Afterward, I had dinner with my friend back home. We talked about him and about her warning. I told her the story I’d been telling myself since it ended: I’d known all along the effect I had on him. I’d done it on purpose. Some cruel streak in me. 

“You’re a heartbreaker,” she said, with an air of resignation, and I felt heartbroken. I’d done so much expressing but failed to express any truth. I didn’t know what to do with this experience. I couldn’t call it a relationship, but something had happened, something had occupied those three years. I couldn’t call it love, because I couldn’t decide if I had loved or if I had simply reacted to his inexplicable feelings for me. It couldn’t be all smoke and mirrors; he had made me feel loved in some important way. My new friends in college called me a victim of something. I didn’t feel better when they said it wasn’t my fault. I was more disturbed by the possibility that it might have had nothing to do with me at all. 

I sent an impulsive text. I said I was sorry. When he responded, I regretted it. How have you been? he wanted to know. I never wrote back. I returned to my safe lover back east, who was—thank god—a staunch atheist. 


I wrote in my journal, with melodramatic finality, that heartbreak felt like disappointment. 

I had a dream of us dancing, not long after we met. Magically I imagined that I had been given a glimpse of our future (wedding day?). But my journals also candidly catalogue the worries I had from the beginning. I read somewhere that a committed relationship is a decision to have the same fight over and over again until one of you dies. When choosing a partner, one should ask: What fight am I willing to have for the rest of my life? 

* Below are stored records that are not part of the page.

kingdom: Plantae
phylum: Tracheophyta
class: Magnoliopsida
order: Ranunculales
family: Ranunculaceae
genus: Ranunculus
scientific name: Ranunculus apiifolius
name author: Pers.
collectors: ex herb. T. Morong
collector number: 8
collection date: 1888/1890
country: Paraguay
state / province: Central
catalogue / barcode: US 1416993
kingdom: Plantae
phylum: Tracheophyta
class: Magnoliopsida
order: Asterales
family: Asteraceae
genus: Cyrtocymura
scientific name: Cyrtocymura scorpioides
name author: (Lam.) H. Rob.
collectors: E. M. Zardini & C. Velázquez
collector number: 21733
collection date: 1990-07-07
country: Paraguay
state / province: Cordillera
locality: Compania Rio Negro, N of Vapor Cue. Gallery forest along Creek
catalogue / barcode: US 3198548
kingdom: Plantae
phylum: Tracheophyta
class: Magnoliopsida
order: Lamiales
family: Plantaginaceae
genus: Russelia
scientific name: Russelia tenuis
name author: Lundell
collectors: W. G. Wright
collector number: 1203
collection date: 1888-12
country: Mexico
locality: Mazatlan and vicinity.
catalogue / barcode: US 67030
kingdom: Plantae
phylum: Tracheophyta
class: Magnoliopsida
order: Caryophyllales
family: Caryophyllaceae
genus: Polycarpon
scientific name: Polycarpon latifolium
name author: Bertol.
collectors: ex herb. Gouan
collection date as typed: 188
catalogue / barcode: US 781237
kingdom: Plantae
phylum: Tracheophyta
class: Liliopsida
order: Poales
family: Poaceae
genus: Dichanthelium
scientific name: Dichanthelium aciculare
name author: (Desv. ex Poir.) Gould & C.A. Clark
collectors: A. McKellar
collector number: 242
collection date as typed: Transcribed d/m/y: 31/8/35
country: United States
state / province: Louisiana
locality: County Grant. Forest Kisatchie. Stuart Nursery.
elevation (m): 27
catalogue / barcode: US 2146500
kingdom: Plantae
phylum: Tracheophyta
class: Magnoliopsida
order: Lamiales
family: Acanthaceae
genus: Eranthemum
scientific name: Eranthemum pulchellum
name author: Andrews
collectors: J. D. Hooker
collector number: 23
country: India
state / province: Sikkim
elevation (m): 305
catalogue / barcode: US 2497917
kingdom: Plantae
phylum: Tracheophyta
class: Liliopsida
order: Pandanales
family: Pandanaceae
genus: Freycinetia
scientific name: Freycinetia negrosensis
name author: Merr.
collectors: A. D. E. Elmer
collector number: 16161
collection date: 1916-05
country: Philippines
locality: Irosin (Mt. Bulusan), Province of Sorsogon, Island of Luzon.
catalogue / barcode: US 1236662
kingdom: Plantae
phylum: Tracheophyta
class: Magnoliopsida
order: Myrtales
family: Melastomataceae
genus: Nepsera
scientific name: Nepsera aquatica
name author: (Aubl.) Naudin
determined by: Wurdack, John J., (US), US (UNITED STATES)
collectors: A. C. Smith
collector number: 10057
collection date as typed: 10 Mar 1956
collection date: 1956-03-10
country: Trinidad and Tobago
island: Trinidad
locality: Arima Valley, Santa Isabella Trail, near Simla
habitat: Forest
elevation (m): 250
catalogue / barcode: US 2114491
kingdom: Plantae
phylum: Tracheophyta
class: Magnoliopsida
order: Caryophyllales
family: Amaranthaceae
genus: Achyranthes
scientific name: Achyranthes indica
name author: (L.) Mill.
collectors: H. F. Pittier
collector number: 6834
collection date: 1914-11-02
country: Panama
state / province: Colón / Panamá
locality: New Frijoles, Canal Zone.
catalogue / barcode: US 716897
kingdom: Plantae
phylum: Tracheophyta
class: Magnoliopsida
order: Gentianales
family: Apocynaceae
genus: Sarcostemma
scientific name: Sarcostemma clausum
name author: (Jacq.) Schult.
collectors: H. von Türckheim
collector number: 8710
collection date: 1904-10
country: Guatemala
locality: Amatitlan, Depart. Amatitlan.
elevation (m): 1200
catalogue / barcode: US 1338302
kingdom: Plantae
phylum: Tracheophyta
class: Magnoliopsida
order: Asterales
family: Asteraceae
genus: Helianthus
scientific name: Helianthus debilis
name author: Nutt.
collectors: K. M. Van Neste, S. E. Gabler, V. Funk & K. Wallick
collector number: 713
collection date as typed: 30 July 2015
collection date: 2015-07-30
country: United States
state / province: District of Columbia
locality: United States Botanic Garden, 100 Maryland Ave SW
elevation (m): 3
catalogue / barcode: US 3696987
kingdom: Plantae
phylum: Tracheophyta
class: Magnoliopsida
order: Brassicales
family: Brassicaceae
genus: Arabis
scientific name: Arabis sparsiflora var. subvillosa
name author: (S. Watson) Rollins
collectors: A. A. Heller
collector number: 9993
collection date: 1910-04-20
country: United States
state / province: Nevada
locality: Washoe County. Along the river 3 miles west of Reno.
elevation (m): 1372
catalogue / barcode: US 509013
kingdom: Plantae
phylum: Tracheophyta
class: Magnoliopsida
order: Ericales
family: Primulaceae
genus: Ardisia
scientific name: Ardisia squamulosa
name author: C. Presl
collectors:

It’s that simple common knowledge: the problems you start with turn out to be the problems you end with. (But knowing this ahead of time doesn’t help much, does it?)


He couldn’t accept that there was no incident I could point to, that I had no list of grievances. Neither of us will be happy, I said. Not what he wanted to hear. He assured me that he could correct any behavior I wasn’t satisfied with. Not what I wanted to hear. 

He messaged me constantly, demanding that I meet with him in person (again) to explain myself (again). It was so relentless that I blocked his number. He called my friends. He mailed me a box and a letter. I didn’t read it. 

He did not know me quite well enough. He didn’t know that when people begin to want things from me, when people try to sway me with orders and dictates, I am able to conjure preternatural obstinance. Every application of force only makes me more willful. I have no generosity, no sympathy, and no love. 

Or, rather, I have love—but I can fold it up, small, and pack it away. I don’t need it now. I don’t need it now. I can wait.